■ Given passage ■
▼

Regex is almost its own language and does have a slight learning curve.  

Below I will give the regex pattern that we use for light-seq and introduce the regex101.com website for a more visual representation of what its doing.  
Note: regex101 doesnt seem to handle the regex fuzzy seach parameter very well so we will just ignore that for now.  
https://regex101.com/r/R3AlWj/1

In [2]:
import os
import regex

In [3]:
barcodePattern = '^(?P<umi_1>.{12})' \
               '(?P<discard_1>.*)' \
               '(?P<cell_1>GTTAGG|AGGGTA)' \
               '(?P<discard_2>TGAGTTAT){s<=2}' \
               '(?P<discard_3>.{8})' \
               '.{15,40}+' \
               '(?P<discard_4>AAAAAAAAAAA.*|CTGTCTCTTAT.*|.*$)'

In [4]:
barcodePattern

'^(?P<umi_1>.{12})(?P<discard_1>.*)(?P<cell_1>GTTAGG|AGGGTA)(?P<discard_2>TGAGTTAT){s<=2}(?P<discard_3>.{8}).{15,40}+(?P<discard_4>AAAAAAAAAAA.*|CTGTCTCTTAT.*|.*$)'

In [5]:
# Lets run a regex search on an example sequence
seq = 'GAAGGGAGTGTAAGGGTANGAGTTATAGTCTGTCTCTTATACACATCTCCGAGCCCACGAGACTAAGGCGAACCTCGTATGCCGTCTTCTGCTTGAAAAA'

In [6]:
match = regex.search(barcodePattern, seq)
match

<regex.Match object; span=(0, 100), match='GAAGGGAGTGTAAGGGTANGAGTTATAGTCTGTCTCTTATACACATCTCCGAGCCCACGAGACTAAGGCGAACCTCGTATGCCGTCTTCTGCTTGAAAAA', fuzzy_counts=(1, 0, 0)>

In [7]:
# Umi-tools parses the fastq file based on the entries for each of the regex search groups. e.g."umi_1" etc...

▲

■ Your instructions ■
Reproduce the regex tutorial word for word between "Regex is almost" and "that for now.", inclusive.

■ People photos with keypoints ■
▼

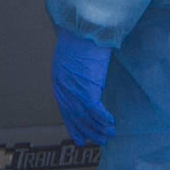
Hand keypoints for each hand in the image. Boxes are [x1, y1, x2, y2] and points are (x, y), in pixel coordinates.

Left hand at [51, 27, 115, 145]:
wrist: (85, 28)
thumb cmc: (82, 38)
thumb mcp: (73, 58)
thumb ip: (75, 73)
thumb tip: (85, 80)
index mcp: (58, 80)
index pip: (65, 109)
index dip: (74, 125)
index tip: (80, 137)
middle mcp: (63, 87)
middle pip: (75, 116)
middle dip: (87, 130)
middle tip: (98, 140)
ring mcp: (73, 89)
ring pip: (85, 116)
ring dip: (98, 127)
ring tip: (107, 135)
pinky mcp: (86, 87)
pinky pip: (95, 110)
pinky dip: (103, 119)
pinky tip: (110, 124)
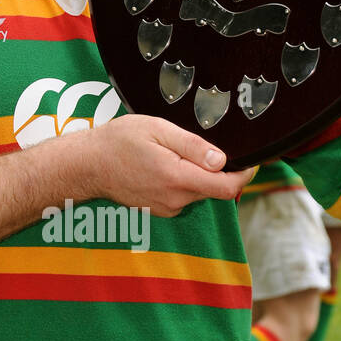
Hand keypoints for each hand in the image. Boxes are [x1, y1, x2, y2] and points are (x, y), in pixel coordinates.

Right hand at [86, 113, 255, 217]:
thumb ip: (193, 146)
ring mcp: (167, 208)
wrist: (88, 165)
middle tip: (201, 146)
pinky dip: (184, 181)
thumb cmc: (118, 142)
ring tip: (173, 153)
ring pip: (199, 192)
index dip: (245, 175)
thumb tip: (222, 159)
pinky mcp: (160, 210)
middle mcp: (175, 199)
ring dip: (198, 175)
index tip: (252, 161)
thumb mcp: (158, 130)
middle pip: (215, 189)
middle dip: (219, 170)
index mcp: (177, 178)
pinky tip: (164, 165)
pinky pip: (184, 196)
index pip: (227, 187)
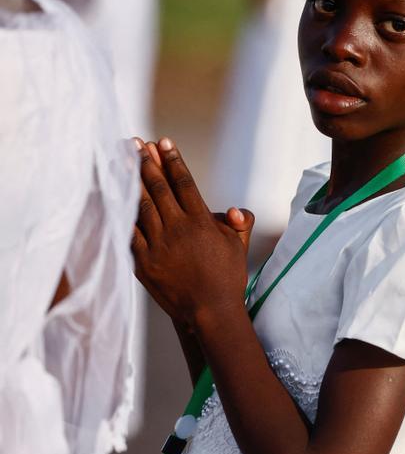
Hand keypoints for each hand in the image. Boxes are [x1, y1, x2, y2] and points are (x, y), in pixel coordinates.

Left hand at [131, 137, 248, 329]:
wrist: (209, 311)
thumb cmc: (227, 277)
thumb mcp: (239, 246)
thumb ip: (241, 222)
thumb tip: (235, 210)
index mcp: (201, 222)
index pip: (184, 183)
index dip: (173, 160)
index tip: (163, 142)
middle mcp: (178, 229)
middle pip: (159, 188)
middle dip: (147, 162)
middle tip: (136, 143)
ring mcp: (158, 245)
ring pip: (141, 205)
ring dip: (132, 180)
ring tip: (124, 161)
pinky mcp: (144, 261)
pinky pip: (129, 231)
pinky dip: (122, 212)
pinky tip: (115, 197)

▲

■ Solution to the exercise ■
Regex is almost its own language and does have a slight learning curve.  

Below I will give the regex pattern that we use for light-seq and introduce the regex101.com website for a more visual representation of what its doing.  
Note: regex101 doesnt seem to handle the regex fuzzy seach parameter very well so we will just ignore that for now.